The emergence of PET/MR imaging has been solidly underway for a few years and the combination of the two modalities represents significant improvements to PET alone, namely MR’s excellent soft-tissue contrast and ability to capture not only physiologic but also biochemical and metabolic data. A review in the March issue of The Journal of Nuclear Medicine presents an updated perspective on how PET/MR is moving forward.
Since the first integrated scanner was developed in 2007, researchers have come a long way in discovering its strengths and weaknesses, according to Ciprian Catana, MD, PhD, of Massachusetts General Hospital and Harvard Medical School in Boston, and colleagues.
“Given the complementary nature of each modality’s strengths and weaknesses, integrating PET and MR imaging offers the opportunity to gain in a single examination many of the positive attributes of both and mitigate some of their limitations,” wrote the authors. “The wealth of information provided by MR enables PET/MR to go far beyond simple anatomic registration of PET molecular imaging, and the simultaneous acquisition of PET and MR data opens opportunities impossible to realize using sequentially acquired data.”
One of the major weaknesses of the combination is MR’s challenge when differentiating very dense bone from areas that consist of air. Both appear as signal void in imaging. Catana et al presented atlas-based attenuation correction and ultra-short echo time-sequences as significant improvements.
PET has inherent challenges when it comes to motion artifacts. MR provides a means of discerning high-temporal resolution motion, which can be applied to PET imaging for effective motion correction.
The patient populations that stand to gain the most benefit from PET/MR are those that are sensitive to radiation dose, especially pediatric patients and patients requiring multiple imaging studies.
Imaging of the head and neck cancers, pelvic cancers and non-malignant growths are especially well imaged due to MR’s soft tissue sensitivity, according to the authors. About 20 percent of patients at Massachusetts General Hospital with head and neck cancers require both 18F-FDG PET and MR imaging for effective evaluation. MR also may improve specificity in breast cancer imaging.
However, there are cases when a combination of PET/CT and MR perform better than PET/MR. The authors found that sensitivity of MR in pelvic imaging was approximately 80 percent or less for primary cancers that involve metastases to bone and lymph nodes outside the pelvis.

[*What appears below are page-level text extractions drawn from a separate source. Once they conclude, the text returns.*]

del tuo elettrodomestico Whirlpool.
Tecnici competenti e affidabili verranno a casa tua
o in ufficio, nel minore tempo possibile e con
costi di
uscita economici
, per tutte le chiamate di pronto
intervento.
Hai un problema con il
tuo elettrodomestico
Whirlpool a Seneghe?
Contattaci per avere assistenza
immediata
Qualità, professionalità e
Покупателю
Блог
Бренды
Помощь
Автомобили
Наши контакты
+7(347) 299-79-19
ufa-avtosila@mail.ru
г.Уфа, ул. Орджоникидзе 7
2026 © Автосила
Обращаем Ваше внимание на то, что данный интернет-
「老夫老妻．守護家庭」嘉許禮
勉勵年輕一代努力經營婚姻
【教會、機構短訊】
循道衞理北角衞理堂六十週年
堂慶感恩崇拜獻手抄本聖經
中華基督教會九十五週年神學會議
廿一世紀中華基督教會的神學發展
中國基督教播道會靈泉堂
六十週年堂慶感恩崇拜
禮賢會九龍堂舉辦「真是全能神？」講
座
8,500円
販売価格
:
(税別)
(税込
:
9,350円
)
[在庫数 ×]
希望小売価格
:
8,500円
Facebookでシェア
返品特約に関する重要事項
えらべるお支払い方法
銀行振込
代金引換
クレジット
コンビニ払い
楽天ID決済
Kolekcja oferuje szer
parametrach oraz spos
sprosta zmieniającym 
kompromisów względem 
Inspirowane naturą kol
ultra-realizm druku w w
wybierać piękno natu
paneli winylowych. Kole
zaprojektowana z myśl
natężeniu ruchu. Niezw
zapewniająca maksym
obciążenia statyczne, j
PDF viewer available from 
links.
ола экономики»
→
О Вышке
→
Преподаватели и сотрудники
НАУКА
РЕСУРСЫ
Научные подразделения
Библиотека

Despite any challenges with bone when imaging soft tissues, bone cancer patients with multiple myeloma were shown to benefit from a whole-body MR scan as opposed to skeletal imaging alone.
PET/MR also provided an advantage for patients with liver cancer due to its ability to improve 18F-FDG PET’s relatively deficient imaging of lesions smaller than 10mm.
Treatment monitoring could be a unique area for PET/MR expansion, as well as for use in novel radiotherapies. This is especially the case for therapies that target specific tumor processes due to MR’s ability to assess tumor vascularity. Cardiac and stem cell therapy applications also represent another possible application of PET/MR.
A future PET/MR application may be neuropsychiatric disease. Neurotransmittor balance and the impact on disorders such as schizophrenia could improve patient management. Finally, PET/MR may be used to improve Alzheimer’s imaging due to MR’s imaging of aggregation and neuronal degeneration.